--- start Passage to read ---
COMMENTS RECEIVED ON NOVEMBER 8, 2013
FROM EDWARD BARTZ
FIDELITY COMMONWEALTH TRUST (File Nos. 002-52322 and 811-02546)
Fidelity Advisor Event Driven Opportunities Fund, Fidelity Event Driven Opportunities Fund
POST-EFFECTIVE AMENDMENT NO. 125
1. All funds
Fee Tables (prospectuses)
C: Please submit completed performance charts, fee tables, financial highlights, portfolio manager compensation, and the trustee compensation tables when the information becomes available.
R: The requested information will be sent to you when it becomes available.
2. All funds
"Fund Summary" (prospectuses)
"Fee Table"
[BFidelity Management & Research Company (FMR) has contractually agreed to reimburse the fund to the extent that total operating expenses (excluding interest, taxes, certain securities lending costs, brokerage commissions, extraordinary expenses, and acquired fund fees and expenses, if any), as a percentage of its average net assets, exceed [__]%. This arrangement will remain in effect through [Month] [Day], [Year]. FMR may not terminate this arrangement before the expiration date without the approval of the Board of Trustees.]
C: The Staff would like confirmation that the arrangement discussed in the above footnote will remain in effect 1 year or more from the effective date of the registration statement.
R: The arrangement will remain in effect through June 30, 2015. Disclosure will be updated to include this date in the b-filing for each fund.
3. All funds
"Fund Summary" (prospectuses)
"Fee Table"
C: The Staff requests confirmation that the agreements will be filed as exhibits to the registration statement.
--- end Passage to read ---
--- start Extracted records ---
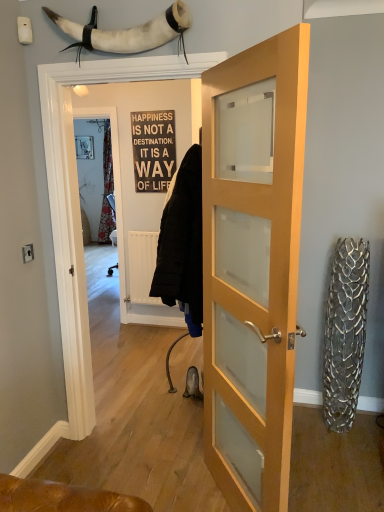
Question: Should I look upward or downward to see light wood/glass door at center, acting as the 2th door starting from the left?

Choices:
 (A) up
 (B) down

Answer: (B)

Question: Can you confirm if light wood/glass door at center, acting as the first door starting from the right, is bigger than white wood sign at center?

Choices:
 (A) yes
 (B) no

Answer: (A)

Question: Considering the relative sizes of light wood/glass door at center, acting as the first door starting from the right, and white wood sign at center in the image provided, is light wood/glass door at center, acting as the first door starting from the right, wider than white wood sign at center?

Choices:
 (A) no
 (B) yes

Answer: (B)

Question: Is light wood/glass door at center, acting as the 2th door starting from the left, behind white wood sign at center?

Choices:
 (A) no
 (B) yes

Answer: (A)

Question: Can you confirm if light wood/glass door at center, acting as the first door starting from the right, is positioned to the left of white wood sign at center?

Choices:
 (A) yes
 (B) no

Answer: (B)

Question: Considering the relative sizes of light wood/glass door at center, acting as the 2th door starting from the left, and white wood sign at center in the image provided, is light wood/glass door at center, acting as the 2th door starting from the left, taller than white wood sign at center?

Choices:
 (A) yes
 (B) no

Answer: (A)

Question: Can you confirm if light wood/glass door at center, acting as the first door starting from the right, is positioned to the right of white wood sign at center?

Choices:
 (A) no
 (B) yes

Answer: (B)

Question: Is wooden door at center, acting as the 2th door starting from the right, facing away from white leather horn at upper center?

Choices:
 (A) no
 (B) yes

Answer: (A)

Question: Is wooden door at center, arranged as the 1th door when viewed from the left, not near white leather horn at upper center?

Choices:
 (A) no
 (B) yes

Answer: (B)

Question: Is wooden door at center, arranged as the 1th door when viewed from the left, directly adjacent to white leather horn at upper center?

Choices:
 (A) no
 (B) yes

Answer: (A)

Question: Is wooden door at center, acting as the 2th door starting from the right, aimed at white leather horn at upper center?

Choices:
 (A) yes
 (B) no

Answer: (B)

Question: Can we say wooden door at center, acting as the 2th door starting from the right, lies outside white leather horn at upper center?

Choices:
 (A) no
 (B) yes

Answer: (B)

Question: Considering the relative sizes of wooden door at center, arranged as the 1th door when viewed from the left, and white leather horn at upper center in the image provided, is wooden door at center, arranged as the 1th door when viewed from the left, smaller than white leather horn at upper center?

Choices:
 (A) yes
 (B) no

Answer: (B)

Question: Is white leather horn at upper center located outside wooden door at center, acting as the 2th door starting from the right?

Choices:
 (A) yes
 (B) no

Answer: (A)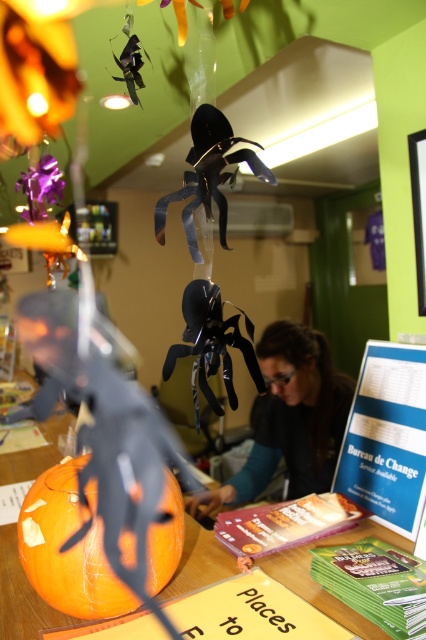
--- end Extracted records ---
• What to do
1. Please list every type of expense that the footnote in the comments on the Fidelity funds excludes from total operating expenses.
2. In the comments on the Fidelity funds, through what date will the expense reimbursement arrangement remain in effect?

• Per-task answers
1.
Interest
Taxes
Certain securities lending costs
Brokerage commissions
Extraordinary expenses
Acquired fund fees and expenses

2. June 30, 2015.